### MATERIAL FOR THE TASK ###
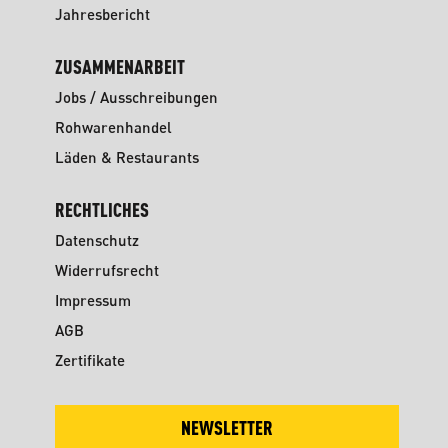
Jahresbericht
ZUSAMMENARBEIT
Jobs / Ausschreibungen
Rohwarenhandel
Läden & Restaurants
RECHTLICHES
Datenschutz
Widerrufsrecht
Impressum
AGB
Zertifikate
NEWSLETTER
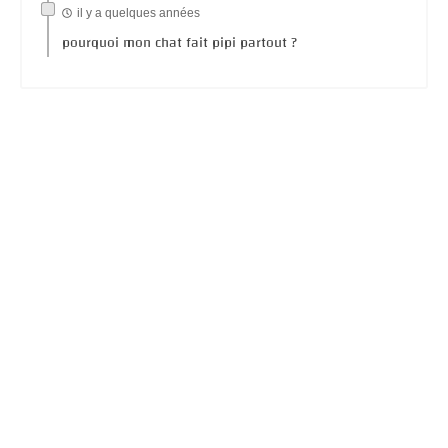
il y a quelques années
pourquoi mon chat fait pipi partout ?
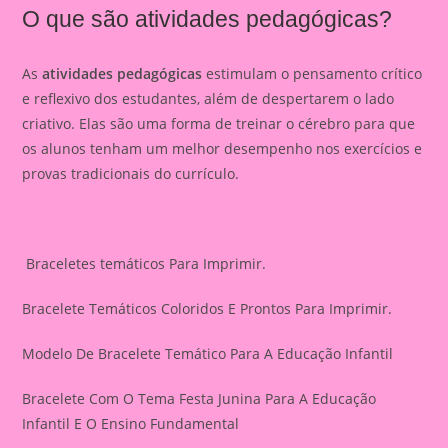
O que são atividades pedagógicas?
As
atividades pedagógicas
estimulam o pensamento crítico
e reflexivo dos estudantes, além de despertarem o lado
criativo. Elas são uma forma de treinar o cérebro para que
os alunos tenham um melhor desempenho nos exercícios e
provas tradicionais do currículo.
Braceletes temáticos Para Imprimir.
Bracelete Temáticos Coloridos E Prontos Para Imprimir.
Modelo De Bracelete Temático Para A Educação Infantil
Bracelete Com O Tema Festa Junina Para A Educação
Infantil E O Ensino Fundamental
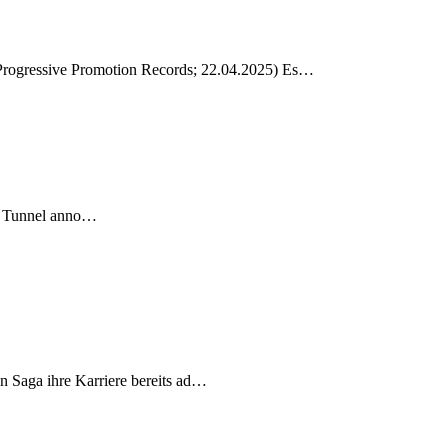
Progressive Promotion Records; 22.04.2025) Es…
me Tunnel anno…
en Saga ihre Karriere bereits ad…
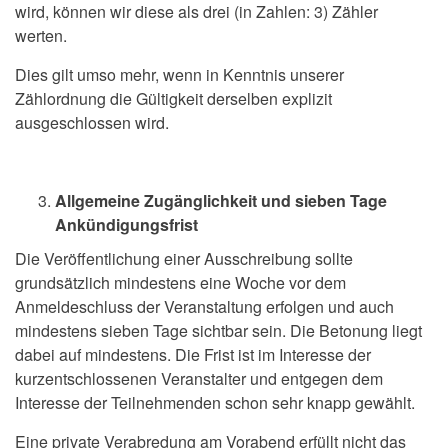
wird, können wir diese als drei (in Zahlen: 3) Zähler
werten.
Dies gilt umso mehr, wenn in Kenntnis unserer
Zählordnung die Gültigkeit derselben explizit
ausgeschlossen wird.
Allgemeine Zugänglichkeit und sieben Tage
Ankündigungsfrist
Die Veröffentlichung einer Ausschreibung sollte
grundsätzlich mindestens eine Woche vor dem
Anmeldeschluss der Veranstaltung erfolgen und auch
mindestens sieben Tage sichtbar sein. Die Betonung liegt
dabei auf mindestens. Die Frist ist im Interesse der
kurzentschlossenen Veranstalter und entgegen dem
Interesse der Teilnehmenden schon sehr knapp gewählt.
Eine private Verabredung am Vorabend erfüllt nicht das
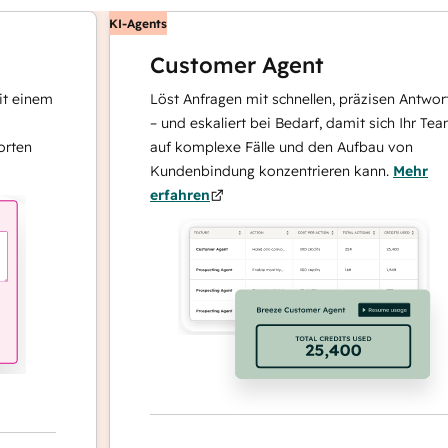
KI-Agents
Customer Agent
nem
Löst Anfragen mit schnellen, präzisen Antworten
– und eskaliert bei Bedarf, damit sich Ihr Team
auf komplexe Fälle und den Aufbau von
Kundenbindung konzentrieren kann.
Mehr
erfahren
###
EXERCISE REQUIREMENTS: Transcribe every entry exactly. Leave out the pictures.

WRITTEN RESPONSE:
Jahresbericht
ZUSAMMENARBEIT
Jobs / Ausschreibungen
Rohwarenhandel
Läden & Restaurants
RECHTLICHES
Datenschutz
Widerrufsrecht
Impressum
AGB
Zertifikate
NEWSLETTER
il y a quelques années
pourquoi mon chat fait pipi partout ?
O que são atividades pedagógicas?
As
atividades pedagógicas
estimulam o pensamento crítico
e reflexivo dos estudantes, além de despertarem o lado
criativo. Elas são uma forma de treinar o cérebro para que
os alunos tenham um melhor desempenho nos exercícios e
provas tradicionais do currículo.
Braceletes temáticos Para Imprimir.
Bracelete Temáticos Coloridos E Prontos Para Imprimir.
Modelo De Bracelete Temático Para A Educação Infantil
Bracelete Com O Tema Festa Junina Para A Educação
Infantil E O Ensino Fundamental
Progressive Promotion Records; 22.04.2025) Es…
me Tunnel anno…
en Saga ihre Karriere bereits ad…
wird, können wir diese als drei (in Zahlen: 3) Zähler
werten.
Dies gilt umso mehr, wenn in Kenntnis unserer
Zählordnung die Gültigkeit derselben explizit
ausgeschlossen wird.
Allgemeine Zugänglichkeit und sieben Tage
Ankündigungsfrist
Die Veröffentlichung einer Ausschreibung sollte
grundsätzlich mindestens eine Woche vor dem
Anmeldeschluss der Veranstaltung erfolgen und auch
mindestens sieben Tage sichtbar sein. Die Betonung liegt
dabei auf mindestens. Die Frist ist im Interesse der
kurzentschlossenen Veranstalter und entgegen dem
Interesse der Teilnehmenden schon sehr knapp gewählt.
Eine private Verabredung am Vorabend erfüllt nicht das
KI-Agents
Customer Agent
nem
Löst Anfragen mit schnellen, präzisen Antworten
– und eskaliert bei Bedarf, damit sich Ihr Team
auf komplexe Fälle und den Aufbau von
Kundenbindung konzentrieren kann.
Mehr
erfahren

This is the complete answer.